Verzoeker, een juridisch adviseur, klaagde erover dat de politie Utrecht stelselmatig wettelijke termijnen overschrijdt bij de behandeling van verzoek-, bezwaar- en klachtprocedures die hij namens cliënten voerde.
De Nationale ombudsman stelde een onderzoek in aan de hand van drie verzoekschriften op grond van de Wet openbaarheid van bestuur (WOB), die in de periode van 2007 tot en met 2009 in eerste instantie door twee cliënten van verzoeker zelf waren ingediend en waarvan verzoeker de behandeling op enig moment had overgenomen.
In reactie op de klacht liet de korpsbeheerder weten dat hij de klacht gegrond achtte omdat in de verschillende fasen van die verzoekschriftprocedures de wettelijke termijnen waren overschreden. Hij gaf aan dat het probleem van onder andere de overschrijding van WOB-termijnen al langere tijd onderwerp van zorg was, niet alleen bij de politie Utrecht maar ook bij andere korpsen.
Hij stelde dat er inmiddels op regionaal en landelijk niveau overleg wordt gevoerd met de andere politiekorpsen om tot verbetering te komen. Bij die overleggen zijn ook instanties als het Ministerie van Binnenlandse Zaken en Koninkrijksrelaties, de Vereniging van Nederlandse Gemeenten betrokken. Daarnaast is bij Vts Politie Nederland, Nederlands Politie Instituut een landelijk WOB-coördinator aangesteld die zich bezig houdt met de coördinatie van landelijke WOB-verzoeken.
Intern overleg bij de politie Utrecht zelf en de verruiming van de WOB-termijnen heeft ertoe geleid dat WOB-verzoeken bij de politie Utrecht inmiddels sneller worden opgepakt en afgehandeld.

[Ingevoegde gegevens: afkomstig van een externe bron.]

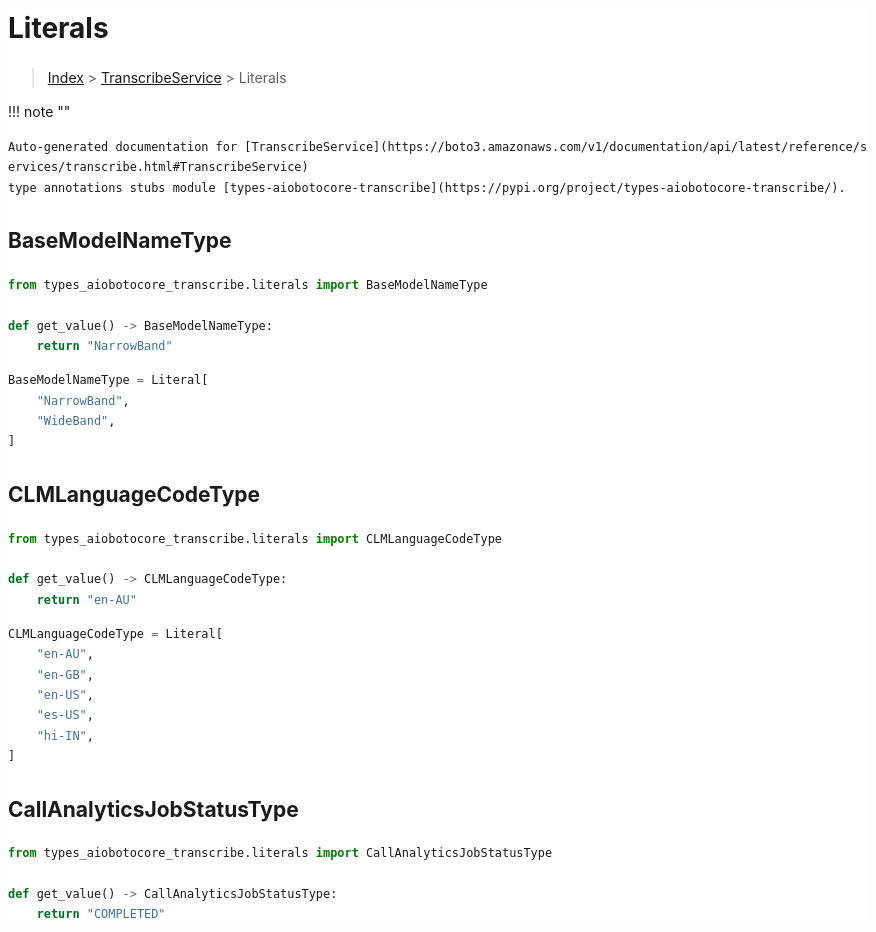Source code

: # Literals

> [Index](../README.md) > [TranscribeService](./README.md) > Literals

!!! note ""

    Auto-generated documentation for [TranscribeService](https://boto3.amazonaws.com/v1/documentation/api/latest/reference/services/transcribe.html#TranscribeService)
    type annotations stubs module [types-aiobotocore-transcribe](https://pypi.org/project/types-aiobotocore-transcribe/).

## BaseModelNameType

```python title="Usage Example"
from types_aiobotocore_transcribe.literals import BaseModelNameType

def get_value() -> BaseModelNameType:
    return "NarrowBand"
```

```python title="Definition"
BaseModelNameType = Literal[
    "NarrowBand",
    "WideBand",
]
```
## CLMLanguageCodeType

```python title="Usage Example"
from types_aiobotocore_transcribe.literals import CLMLanguageCodeType

def get_value() -> CLMLanguageCodeType:
    return "en-AU"
```

```python title="Definition"
CLMLanguageCodeType = Literal[
    "en-AU",
    "en-GB",
    "en-US",
    "es-US",
    "hi-IN",
]
```
## CallAnalyticsJobStatusType

```python title="Usage Example"
from types_aiobotocore_transcribe.literals import CallAnalyticsJobStatusType

def get_value() -> CallAnalyticsJobStatusType:
    return "COMPLETED"
```
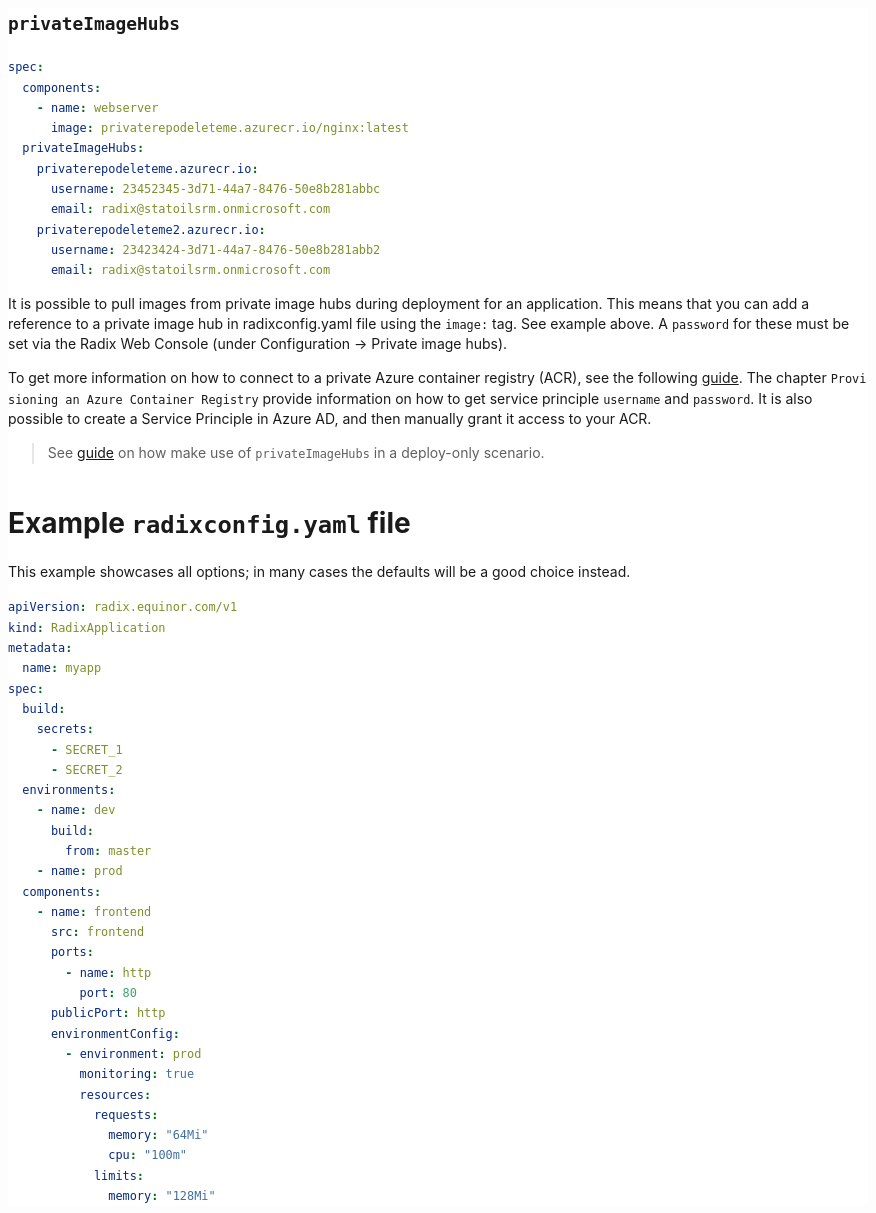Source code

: ## `privateImageHubs`

```yaml
spec:
  components:
    - name: webserver
      image: privaterepodeleteme.azurecr.io/nginx:latest
  privateImageHubs:
    privaterepodeleteme.azurecr.io:
      username: 23452345-3d71-44a7-8476-50e8b281abbc
      email: radix@statoilsrm.onmicrosoft.com
    privaterepodeleteme2.azurecr.io:
      username: 23423424-3d71-44a7-8476-50e8b281abb2
      email: radix@statoilsrm.onmicrosoft.com
```

It is possible to pull images from private image hubs during deployment for an application. This means that you can add a reference to a private image hub in radixconfig.yaml file using the `image:` tag. See example above. A `password` for these must be set via the Radix Web Console (under Configuration -> Private image hubs).

To get more information on how to connect to a private Azure container registry (ACR), see the following [guide](https://thorsten-hans.com/how-to-use-private-azure-container-registry-with-kubernetes). The chapter `Provisioning an Azure Container Registry` provide information on how to get service principle `username` and `password`. It is also possible to create a Service Principle in Azure AD, and then manually grant it access to your ACR.

> See [guide](../../guides/deploy-only/) on how make use of `privateImageHubs` in a deploy-only scenario.

# Example `radixconfig.yaml` file

This example showcases all options; in many cases the defaults will be a good choice instead.

```yaml
apiVersion: radix.equinor.com/v1
kind: RadixApplication
metadata:
  name: myapp
spec:
  build:
    secrets:
      - SECRET_1
      - SECRET_2
  environments:
    - name: dev
      build:
        from: master
    - name: prod
  components:
    - name: frontend
      src: frontend
      ports:
        - name: http
          port: 80
      publicPort: http
      environmentConfig:
        - environment: prod
          monitoring: true
          resources:
            requests:
              memory: "64Mi"
              cpu: "100m"
            limits:
              memory: "128Mi"
```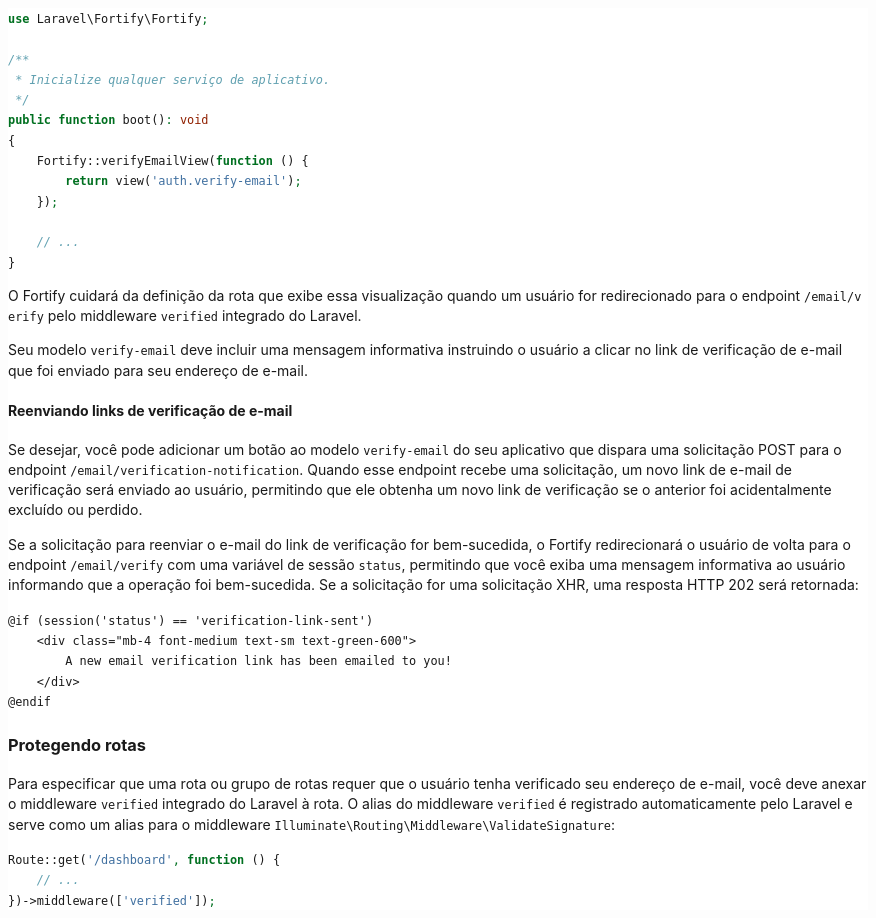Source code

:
 ```php
use Laravel\Fortify\Fortify;

/**
 * Inicialize qualquer serviço de aplicativo.
 */
public function boot(): void
{
    Fortify::verifyEmailView(function () {
        return view('auth.verify-email');
    });

    // ...
}
```

O Fortify cuidará da definição da rota que exibe essa visualização quando um usuário for redirecionado para o endpoint `/email/verify` pelo middleware `verified` integrado do Laravel.

Seu modelo `verify-email` deve incluir uma mensagem informativa instruindo o usuário a clicar no link de verificação de e-mail que foi enviado para seu endereço de e-mail.

<a name="resending-email-verification-links"></a>
#### Reenviando links de verificação de e-mail

Se desejar, você pode adicionar um botão ao modelo `verify-email` do seu aplicativo que dispara uma solicitação POST para o endpoint `/email/verification-notification`. Quando esse endpoint recebe uma solicitação, um novo link de e-mail de verificação será enviado ao usuário, permitindo que ele obtenha um novo link de verificação se o anterior foi acidentalmente excluído ou perdido.

Se a solicitação para reenviar o e-mail do link de verificação for bem-sucedida, o Fortify redirecionará o usuário de volta para o endpoint `/email/verify` com uma variável de sessão `status`, permitindo que você exiba uma mensagem informativa ao usuário informando que a operação foi bem-sucedida. Se a solicitação for uma solicitação XHR, uma resposta HTTP 202 será retornada:

```blade
@if (session('status') == 'verification-link-sent')
    <div class="mb-4 font-medium text-sm text-green-600">
        A new email verification link has been emailed to you!
    </div>
@endif
```

<a name="protecting-routes"></a>
### Protegendo rotas

Para especificar que uma rota ou grupo de rotas requer que o usuário tenha verificado seu endereço de e-mail, você deve anexar o middleware `verified` integrado do Laravel à rota. O alias do middleware `verified` é registrado automaticamente pelo Laravel e serve como um alias para o middleware `Illuminate\Routing\Middleware\ValidateSignature`:

```php
Route::get('/dashboard', function () {
    // ...
})->middleware(['verified']);
```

De Nationale ombudsman constateerde tijdens het onderzoek dat in verschillende fasen in de drie onderzochte WOB-verzoeken termijnen, soms ruimschoots, waren overschreden. Hij achtte de klacht daarom gegrond wegens schending van het vereiste van voortvarendheid. Gezien de maatregelen die sindsdien zowel door de politie Utrecht intern, alsook op landelijk niveau zijn getroffen, zag de Nationale ombudsman echter geen aanleiding meer tot het doen van een aanbeveling.